▸ Tekstgedeelte:
Michael Crummey – Rivierdieven

Indianenverhalen

Meeslepend verhaal over kolonisten en indianen begin 1800 in noordelijk Newfoundland.

John Peyton woont in de wildernis van Noord-Newfoundland met zijn vader en Cassie, een vrouw die hem lesgaf en het huishouden deed in hun zomer- en winterverblijf. Ze leven van de jacht op klein wild en visserij. Het gebied, waar vroeger de micmac-eskimo’s en de Beothukindianen vreedzaam samenleefden, wordt nu regelmatig opgeschrikt door kleine confrontaties tussen de nieuwe bewoners, de Engelse kolonisten, en de oorspronkelijke bewoners, de Beothukindianen. De indianen roven vallen, verbranden soms huizen en vermoorden een enkele keer zelfs een kolonist. De kolonisten op hun beurt slaan terug met strafexpedities waarbij ook de nodige doden vallen.

▸ Overgetypte pagina-inhoud:
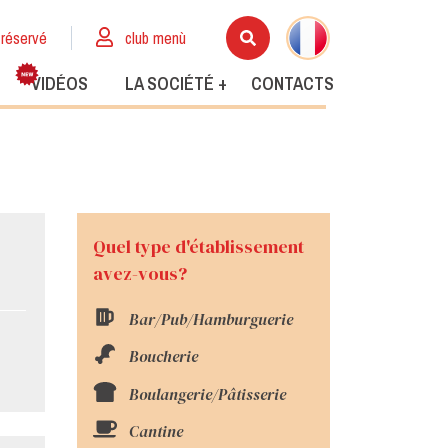
réservé
club menù
VIDÉOS
LA SOCIÉTÉ +
CONTACTS
Quel type d'établissement
avez-vous?
Bar/Pub/Hamburguerie
Boucherie
Boulangerie/Pâtisserie
Cantine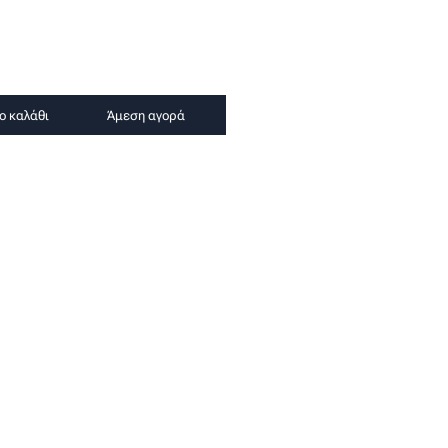
ο καλάθι
Άμεση αγορά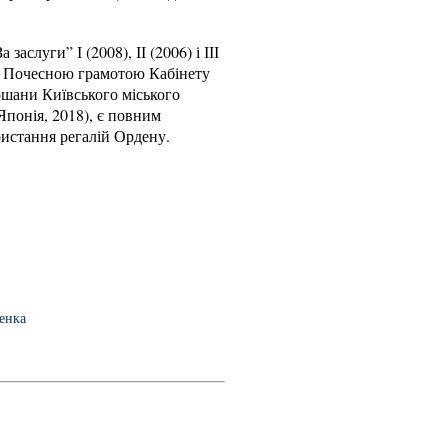
луги” І (2008), ІІ (2006) і ІІІ
22). Почесною грамотою Кабінету
ошани Київського міського
Японія, 2018), є повним
ристання регалій Ордену.
ченка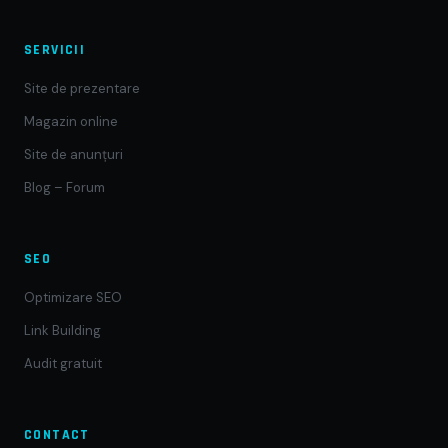
SERVICII
Site de prezentare
Magazin online
Site de anunțuri
Blog – Forum
SEO
Optimizare SEO
Link Building
Audit gratuit
CONTACT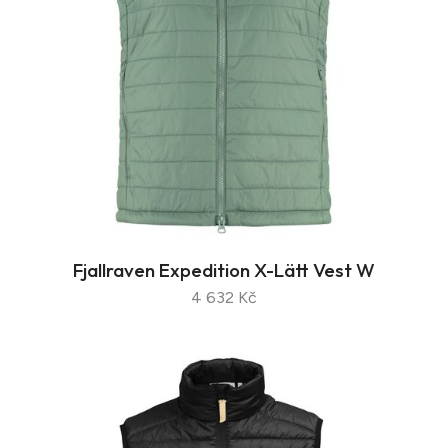
Fjallraven Expedition X-Lätt Vest W
4 632 Kč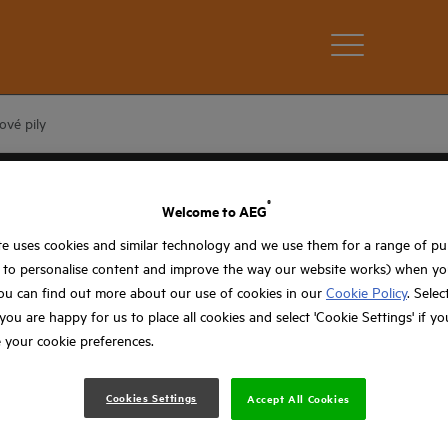
ové pily
®
Welcome to AEG
e uses cookies and similar technology and we use them for a range of p
, to personalise content and improve the way our website works) when you
ou can find out more about our use of cookies in our
Cookie Policy
. Selec
f you are happy for us to place all cookies and select 'Cookie Settings' if y
 your cookie preferences.
Cookies Settings
Accept All Cookies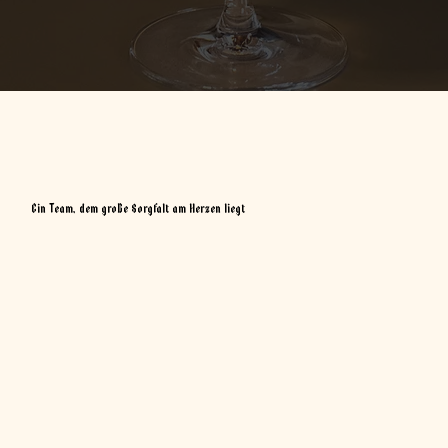
Ein Team, dem große Sorgfalt am Herzen liegt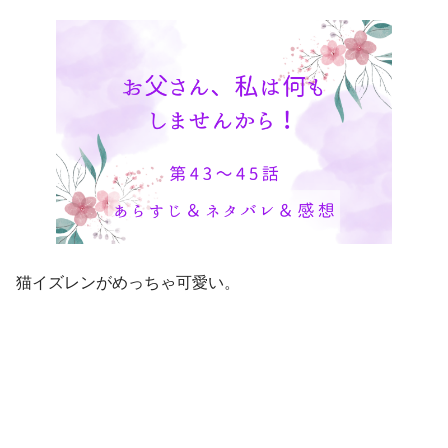
猫イズレンがめっちゃ可愛い。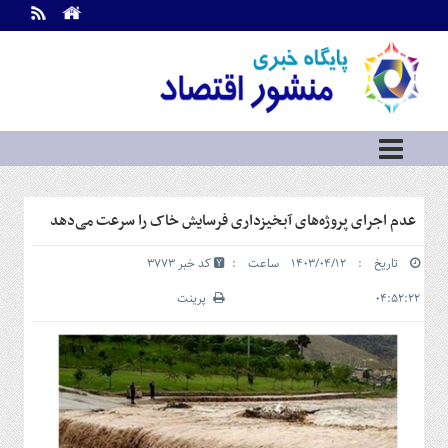
اطلاعات
تماس
تماس
با
ما
درباره
ما
سرویس
عدم اجرای پروژه‌های آبخیزداری فرسایش خاک را سرعت می‌دهد
ها
خانه
تاریخ : ۱۴۰۳/۰۴/۱۲ ساعت :
کد خبر 3773
بازار
سرمایه
۰۴:۵۲:۲۲
پرینت
و
بورس
مسکن
و
شهری
نفت،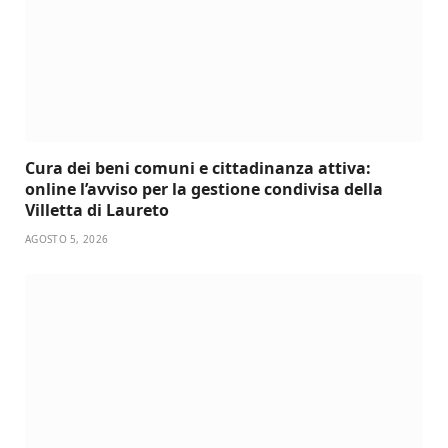
Cura dei beni comuni e cittadinanza attiva:
online l’avviso per la gestione condivisa della
Villetta di Laureto
AGOSTO 5, 2026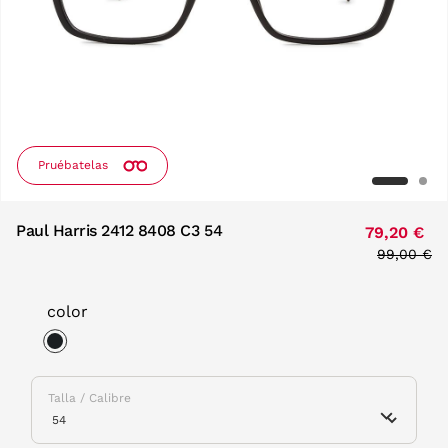
Pruébatelas
Paul Harris 2412 8408 C3 54
79,20 €
Price red
99,00 €
to
color
selected
Talla / Calibre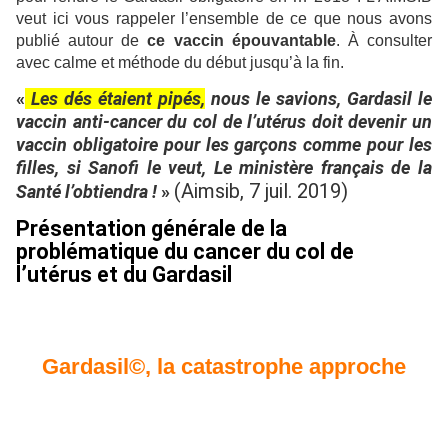
veut ici vous rappeler l’ensemble de ce que nous avons
publié autour de
ce vaccin épouvantable
. À consulter
avec calme et méthode du début jusqu’à la fin.
«
Les dés étaient pipés,
nous le savions, Gardasil le
vaccin anti-cancer du col de l’utérus doit devenir un
vaccin obligatoire pour les garçons comme pour les
filles, si Sanofi le veut, Le ministère français de la
(Aimsib, 7 juil. 2019)
Santé l’obtiendra !
»
Présentation générale de la
problématique du cancer du col de
l’utérus et du Gardasil
Gardasil©, la catastrophe approche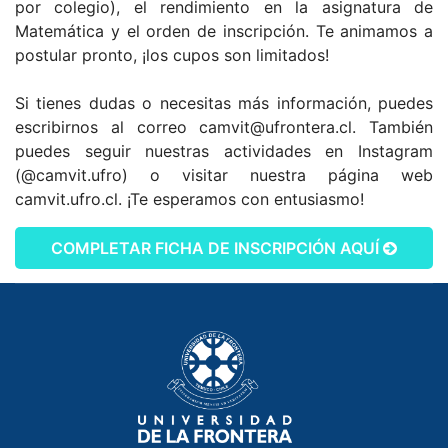
por colegio), el rendimiento en la asignatura de
Matemática y el orden de inscripción. Te animamos a
postular pronto, ¡los cupos son limitados!
Si tienes dudas o necesitas más información, puedes
escribirnos al correo camvit@ufrontera.cl. También
puedes seguir nuestras actividades en Instagram
(@camvit.ufro) o visitar nuestra página web
camvit.ufro.cl. ¡Te esperamos con entusiasmo!
COMPLETAR FICHA DE INSCRIPCIÓN AQUÍ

▸ Opdracht: Typ uit de bespreking van Rivierdieven het stuk over van "Michael Crummey –" tot en met "nodige doden vallen.".

▸ Antwoord:
Michael Crummey – Rivierdieven

Indianenverhalen

Meeslepend verhaal over kolonisten en indianen begin 1800 in noordelijk Newfoundland.

John Peyton woont in de wildernis van Noord-Newfoundland met zijn vader en Cassie, een vrouw die hem lesgaf en het huishouden deed in hun zomer- en winterverblijf. Ze leven van de jacht op klein wild en visserij. Het gebied, waar vroeger de micmac-eskimo’s en de Beothukindianen vreedzaam samenleefden, wordt nu regelmatig opgeschrikt door kleine confrontaties tussen de nieuwe bewoners, de Engelse kolonisten, en de oorspronkelijke bewoners, de Beothukindianen. De indianen roven vallen, verbranden soms huizen en vermoorden een enkele keer zelfs een kolonist. De kolonisten op hun beurt slaan terug met strafexpedities waarbij ook de nodige doden vallen.